» **TASK STATEMENT**
Count the lines in the rows below that contain the string "family", treating uppercase and lowercase as different, and reply with the number alone.

» **DATA RECORDS**
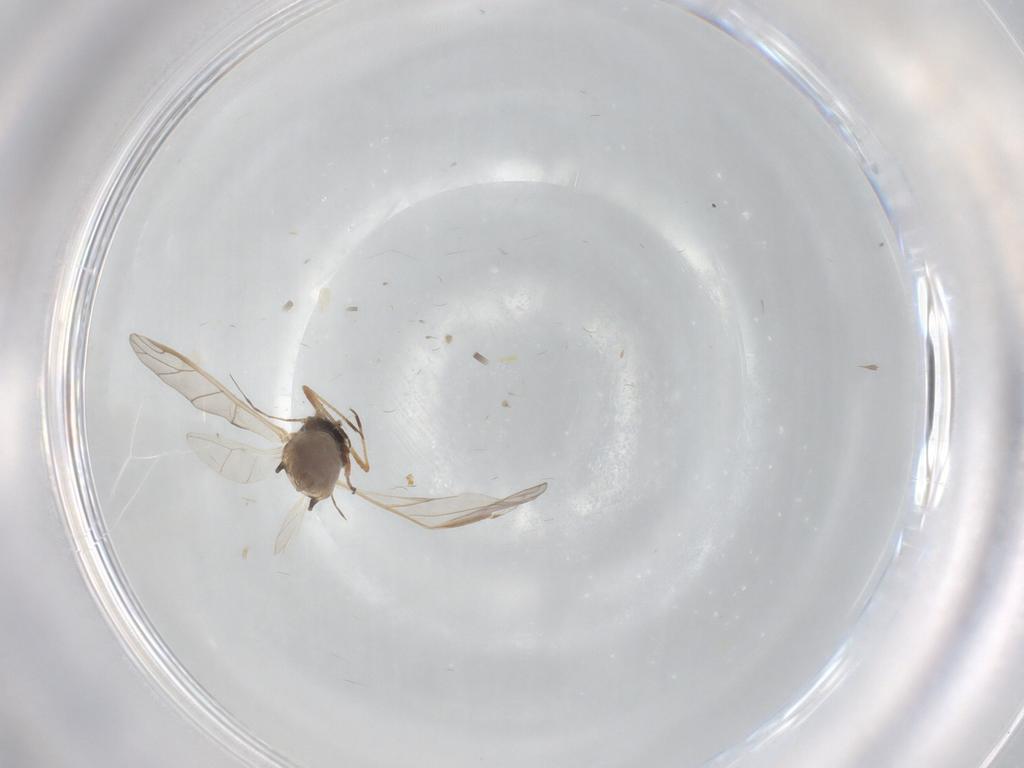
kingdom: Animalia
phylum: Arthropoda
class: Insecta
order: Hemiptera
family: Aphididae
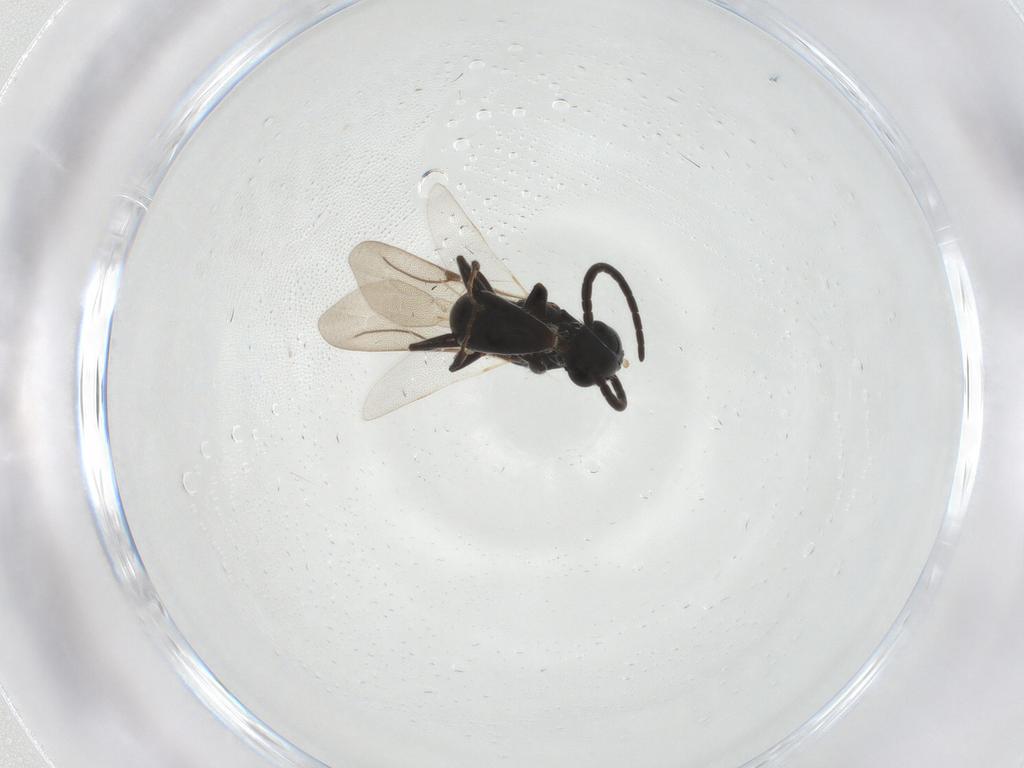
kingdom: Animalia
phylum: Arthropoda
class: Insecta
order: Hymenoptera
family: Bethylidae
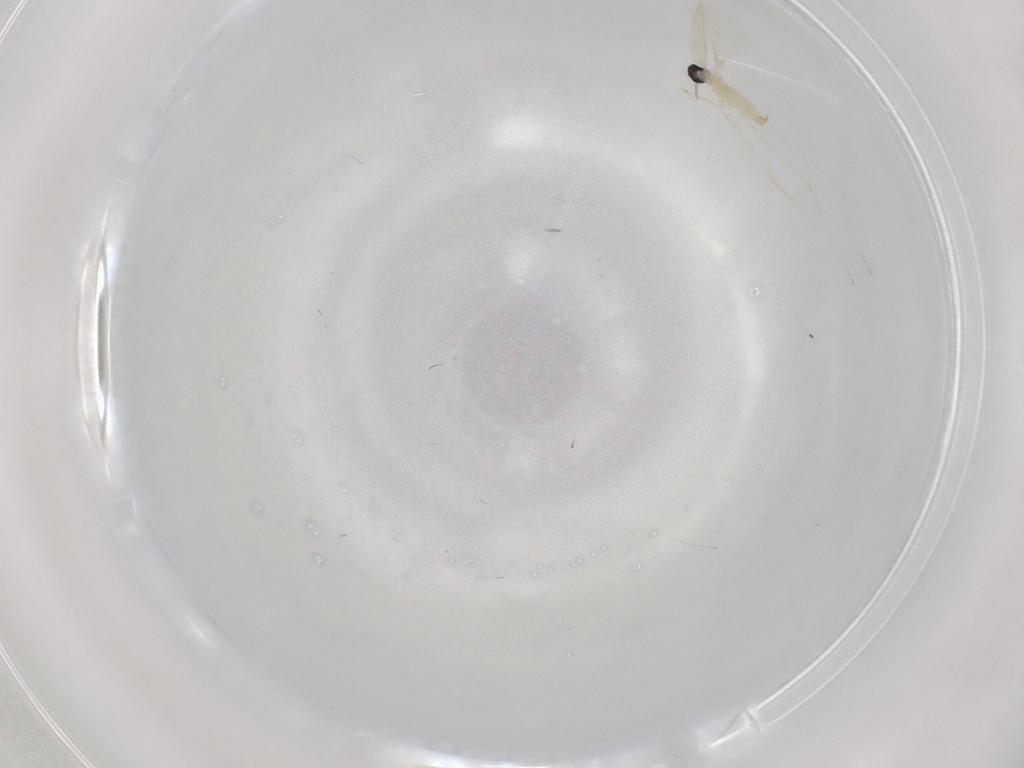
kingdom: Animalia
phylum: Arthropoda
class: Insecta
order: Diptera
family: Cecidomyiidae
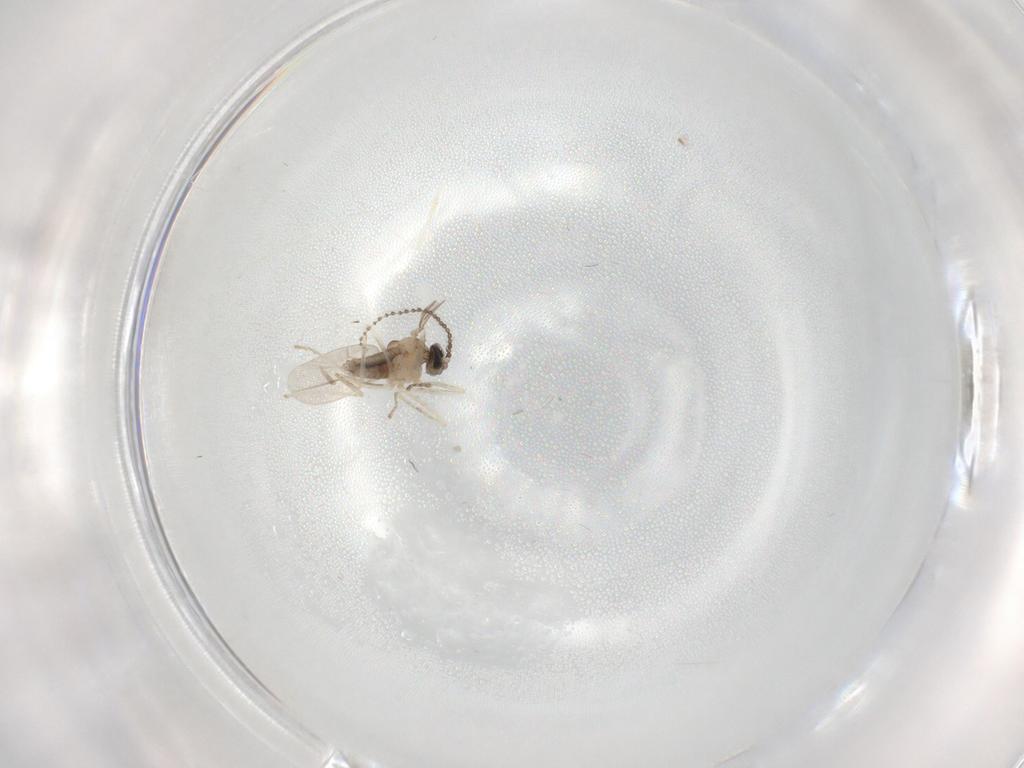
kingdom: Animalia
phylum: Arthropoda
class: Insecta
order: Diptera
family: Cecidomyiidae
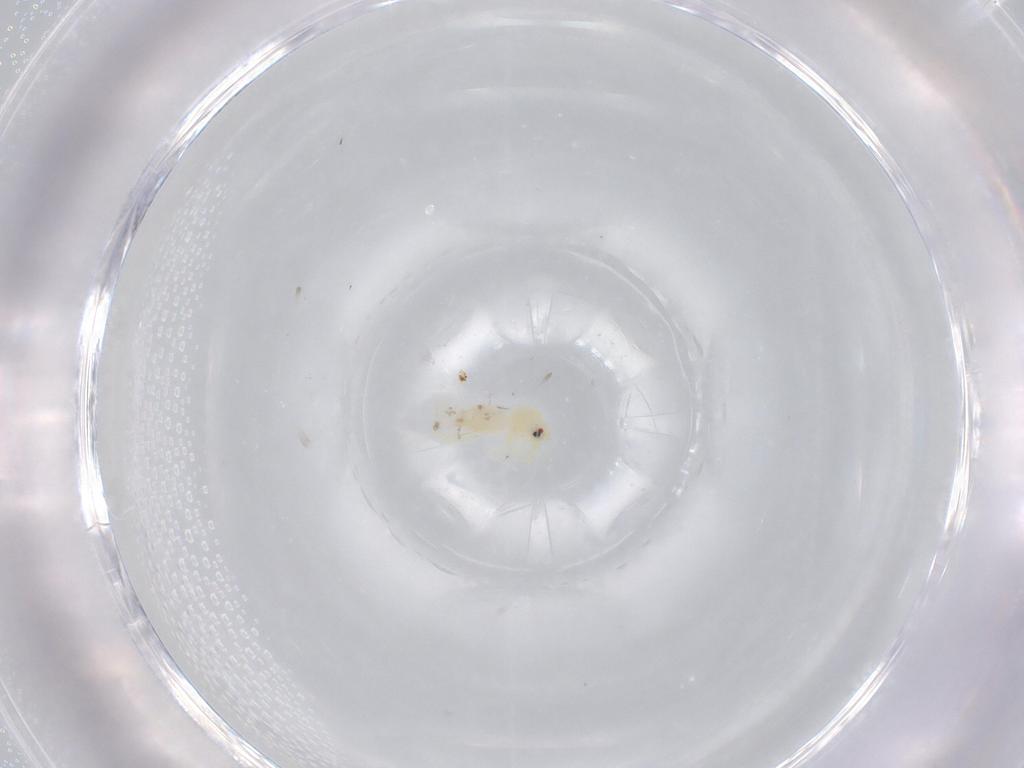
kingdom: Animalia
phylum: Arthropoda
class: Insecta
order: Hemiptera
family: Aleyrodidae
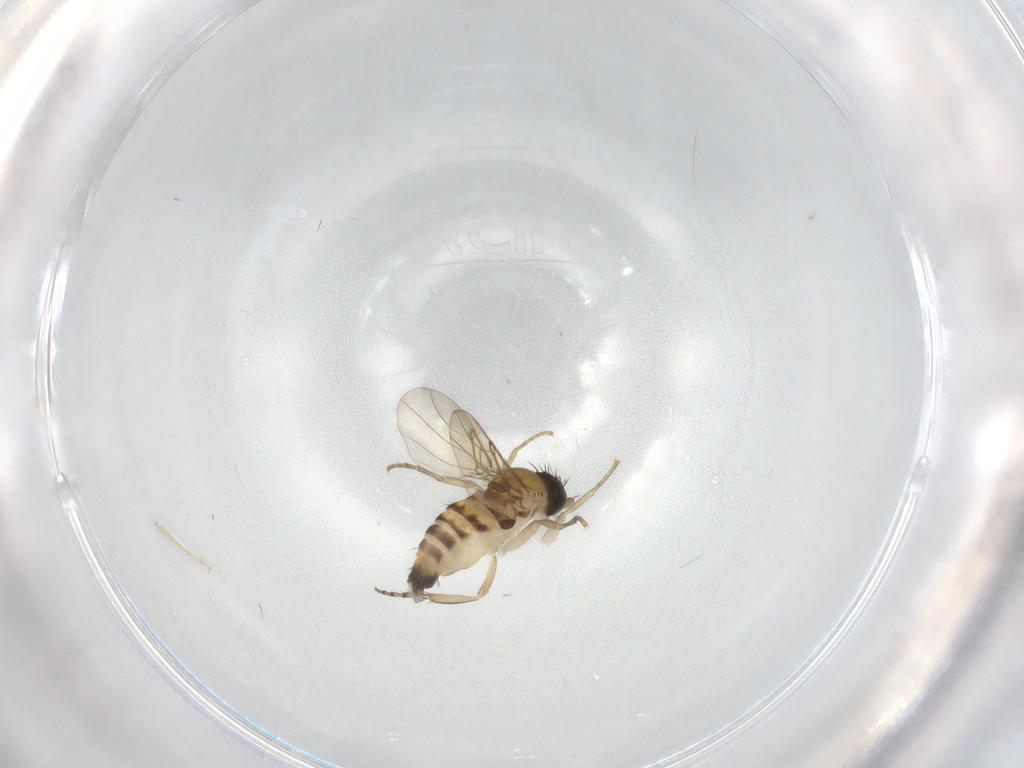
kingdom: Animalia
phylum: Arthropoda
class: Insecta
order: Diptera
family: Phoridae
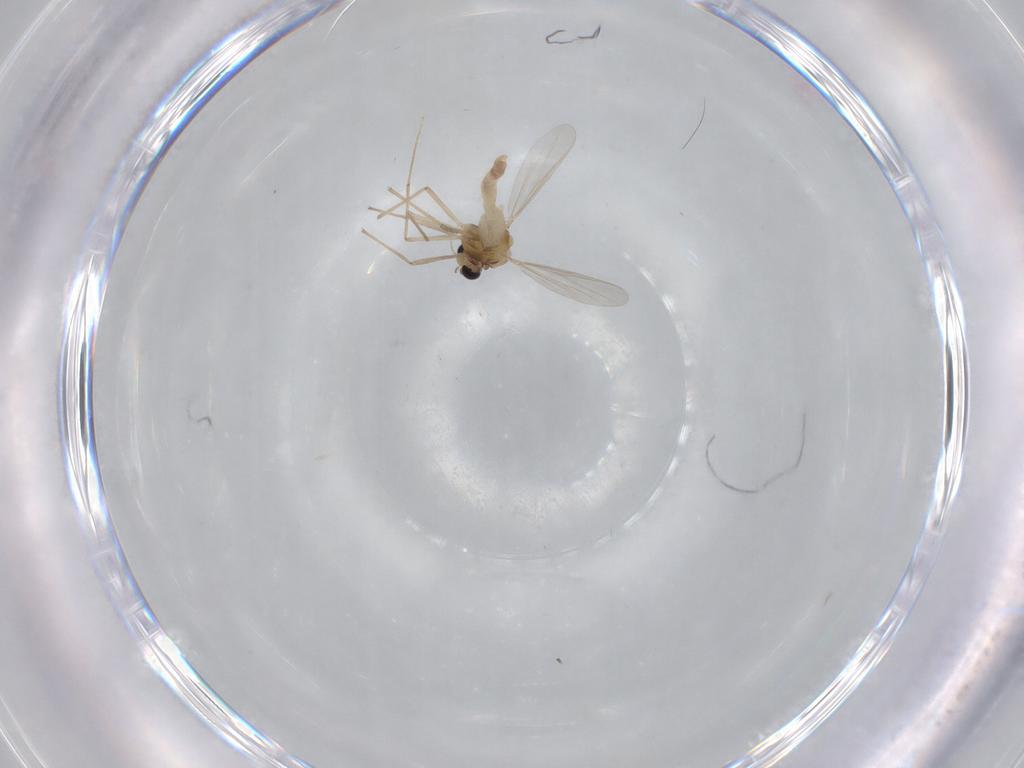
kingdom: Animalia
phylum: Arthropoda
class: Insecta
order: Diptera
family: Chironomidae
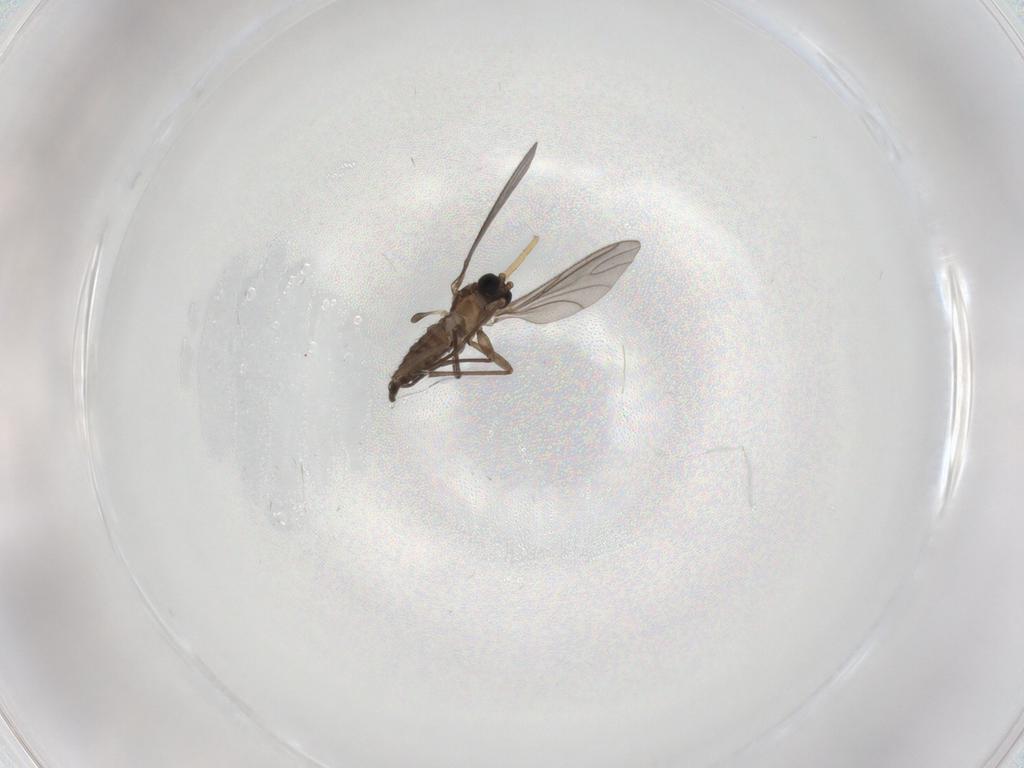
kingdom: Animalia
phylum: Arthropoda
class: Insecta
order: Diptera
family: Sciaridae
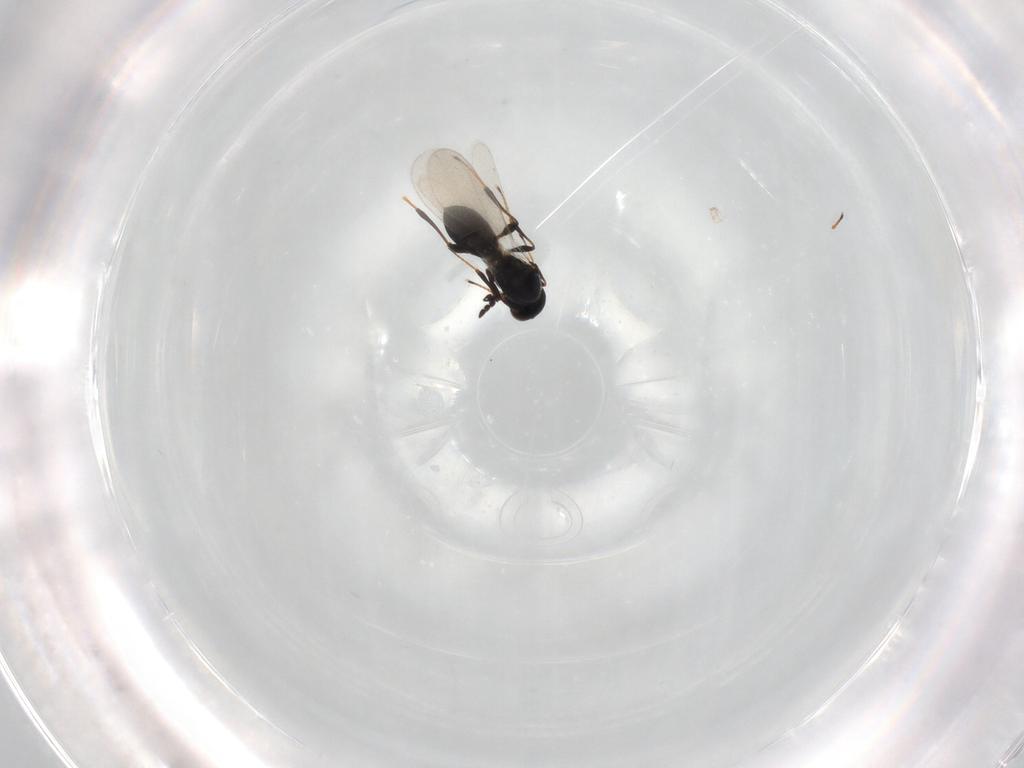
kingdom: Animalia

» **WRITTEN SOLUTION**
8